Alexa 488 ccctaa 4 pna probe

After secondary-antibody incubation, cells were washed as above, but then the IF staining was fixed with 2% paraformaldehyde (PFA) for 10 min. PFA was washed off with PBS and coverslips dehydrated with successive washes in 70%, 95% and 100% ethanol for 3 min, and were allowed to air dry completely. Next, the coverslips were mounted on glass slides with 15 μl per coverslip of hybridization mix (70% deionized formamide, 1 mg ml⁻¹ of Blocking Reagent (Roche), 10 mM Tris-HCl pH 7.4) containing Alexa 488–(CCCTAA)₄ PNA probe (PNA Bio). DNA was denatured by setting the slides on a heating block set to 72 °C for 10 min and then incubating for at least 4 h or overnight at RT in the dark.

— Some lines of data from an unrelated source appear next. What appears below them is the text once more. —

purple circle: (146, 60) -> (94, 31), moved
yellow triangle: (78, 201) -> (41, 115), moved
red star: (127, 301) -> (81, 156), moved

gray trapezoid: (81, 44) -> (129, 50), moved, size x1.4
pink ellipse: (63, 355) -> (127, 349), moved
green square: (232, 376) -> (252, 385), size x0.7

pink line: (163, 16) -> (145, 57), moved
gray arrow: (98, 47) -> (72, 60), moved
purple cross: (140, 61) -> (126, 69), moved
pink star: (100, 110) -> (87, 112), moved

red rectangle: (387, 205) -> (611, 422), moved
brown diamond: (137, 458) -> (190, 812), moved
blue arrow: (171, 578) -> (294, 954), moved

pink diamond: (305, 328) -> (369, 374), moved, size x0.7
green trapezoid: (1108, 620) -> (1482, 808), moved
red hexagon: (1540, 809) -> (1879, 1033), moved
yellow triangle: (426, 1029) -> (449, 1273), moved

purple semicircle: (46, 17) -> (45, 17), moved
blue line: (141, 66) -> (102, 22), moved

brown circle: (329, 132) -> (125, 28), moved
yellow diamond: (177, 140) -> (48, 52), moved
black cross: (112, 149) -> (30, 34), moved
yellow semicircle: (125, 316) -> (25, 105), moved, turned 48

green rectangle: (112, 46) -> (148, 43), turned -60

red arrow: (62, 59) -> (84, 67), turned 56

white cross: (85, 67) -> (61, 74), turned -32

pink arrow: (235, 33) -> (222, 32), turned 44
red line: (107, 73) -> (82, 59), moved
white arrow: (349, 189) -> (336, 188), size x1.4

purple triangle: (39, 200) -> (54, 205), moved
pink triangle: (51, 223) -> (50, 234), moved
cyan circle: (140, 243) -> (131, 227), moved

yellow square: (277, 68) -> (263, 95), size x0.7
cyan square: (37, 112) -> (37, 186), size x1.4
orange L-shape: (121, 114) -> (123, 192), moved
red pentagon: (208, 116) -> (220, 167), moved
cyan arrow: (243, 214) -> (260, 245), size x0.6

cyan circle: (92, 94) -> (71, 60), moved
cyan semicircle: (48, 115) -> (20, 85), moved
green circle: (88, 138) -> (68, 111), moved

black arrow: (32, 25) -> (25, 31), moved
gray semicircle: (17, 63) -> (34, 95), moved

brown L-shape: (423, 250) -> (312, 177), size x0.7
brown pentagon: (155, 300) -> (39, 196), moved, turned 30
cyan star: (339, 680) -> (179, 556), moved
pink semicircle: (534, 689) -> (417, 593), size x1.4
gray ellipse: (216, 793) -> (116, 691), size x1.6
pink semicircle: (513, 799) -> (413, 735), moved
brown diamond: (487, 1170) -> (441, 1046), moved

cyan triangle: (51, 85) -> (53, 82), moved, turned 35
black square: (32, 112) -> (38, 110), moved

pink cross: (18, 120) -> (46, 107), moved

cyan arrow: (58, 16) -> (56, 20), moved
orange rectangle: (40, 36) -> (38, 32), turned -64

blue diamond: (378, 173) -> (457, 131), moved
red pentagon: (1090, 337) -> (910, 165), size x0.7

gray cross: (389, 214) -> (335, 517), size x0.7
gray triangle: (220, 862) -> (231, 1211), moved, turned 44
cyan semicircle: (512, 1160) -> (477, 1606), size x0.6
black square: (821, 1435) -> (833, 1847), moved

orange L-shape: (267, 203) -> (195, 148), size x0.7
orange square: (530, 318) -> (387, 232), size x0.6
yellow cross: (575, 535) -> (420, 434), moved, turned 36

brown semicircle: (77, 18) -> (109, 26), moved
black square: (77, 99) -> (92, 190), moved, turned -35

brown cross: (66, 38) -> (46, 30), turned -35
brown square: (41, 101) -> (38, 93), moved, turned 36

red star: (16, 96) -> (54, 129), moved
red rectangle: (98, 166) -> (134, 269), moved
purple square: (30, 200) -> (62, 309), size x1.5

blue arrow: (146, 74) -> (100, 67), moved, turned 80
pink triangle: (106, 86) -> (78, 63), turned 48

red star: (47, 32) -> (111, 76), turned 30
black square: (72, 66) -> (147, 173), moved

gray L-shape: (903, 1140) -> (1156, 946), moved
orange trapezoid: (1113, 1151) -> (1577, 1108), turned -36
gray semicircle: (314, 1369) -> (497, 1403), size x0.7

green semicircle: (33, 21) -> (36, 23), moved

The coverslips were then washed twice for 15 min with Wash Solution A (70% deionized formamide and 10 mM Tris-HCl pH 7.2) and 3 times with Solution B (0.1 M Tris-HCl pH7.2, 0.15 M NaCl and 0.08% Tween) for 5 min at RT. Ethanol dehydration was repeated as above, and finally the samples were mounted and analyzed as described above.